In dialysis-dependent patients, cardiac surgery has become significantly safer in recent years, but the overall prognosis of the patients remains poor. The observed improvements in the perioperative survival do not necessarily translate into an improved long-term prognosis.
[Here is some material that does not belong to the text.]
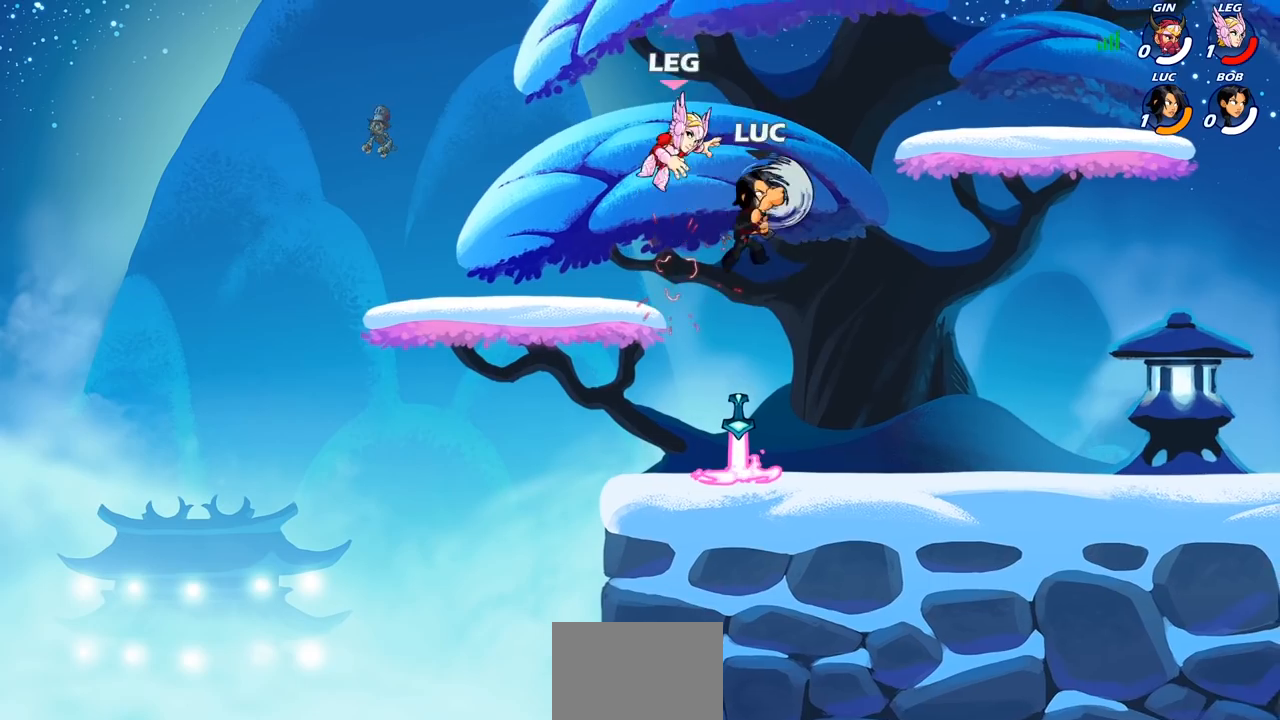
{"buttons": [], "left_stick": "left", "right_stick": "center", "events": []}
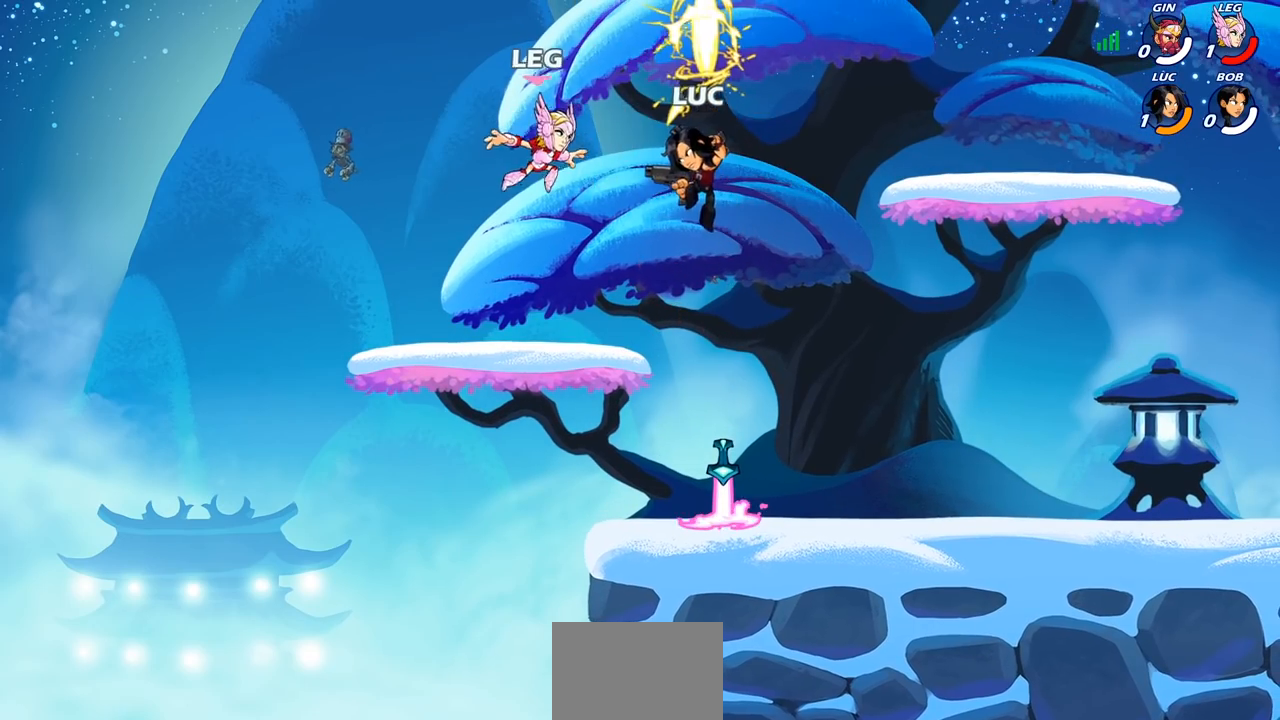
{"buttons": ["R2"], "left_stick": "right", "right_stick": "center", "events": [[200, "left_stick", "right"], [300, "R2", "down"], [367, "left_stick", "center"], [483, "left_stick", "right"]]}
Diabetes mellitus is an important independent risk factor for perioperative mortality and death during follow-up.

摘要

背景

依赖透析的患者进行心脏手术的风险很高,但关于生存的决定因素知之甚少。我们开展了一项回顾性多中心研究以克服这一局限性。

方法

九个中心提供了522例(70%为男性,年龄61±11岁)慢性依赖透析的肾衰竭患者的数据。涵盖了14年的时间段。大多数患者接受了冠状动脉搭桥术,其中部分患者(n = 103)同时进行了瓣膜手术,部分患者(n = 326)未进行瓣膜手术。使用Cox模型对生存情况进行多变量分析。

结果

糖尿病患者的比例显著增加(从1989年至1993年的17%增至2000年至2003年的32%;p = 0.021),且与30天死亡率独立相关(比值比 = 3.30,p = 0.001)。30天平均死亡率为12%(n = 60),但在研究期间显著下降(从1989年至1993年的28%降至2000年至2003年的7%;p = 0.003)。5年生存概率为42%(95%置信区间:36%至47%)。随访期间接受肾移植的患者(n = 17)生存概率最佳(风险比[HR] = 0.14,p = 0.007)。窦性心律(HR = 0.48,p < 0.001)和使用胸廓内动脉移植物(HR = 0.67,p = 0.006)被证明对长期生存有益。长期随访期间死亡的预测因素为急诊手术(HR = 2.25,p = 0.001)、糖尿病(HR = 1.46,p = 0.020)、异体输血次数(HR = 1.03/单位,p = 0.015)和年龄(HR = 1.04/岁,p < 0.001)。

结论

在依赖透析的患者中,近年来心脏手术已显著更安全,但患者的总体预后仍然很差。围手术期生存的观察到的改善并不一定转化为长期预后的改善。糖尿病是围手术期死亡率和随访期间死亡的重要独立危险因素。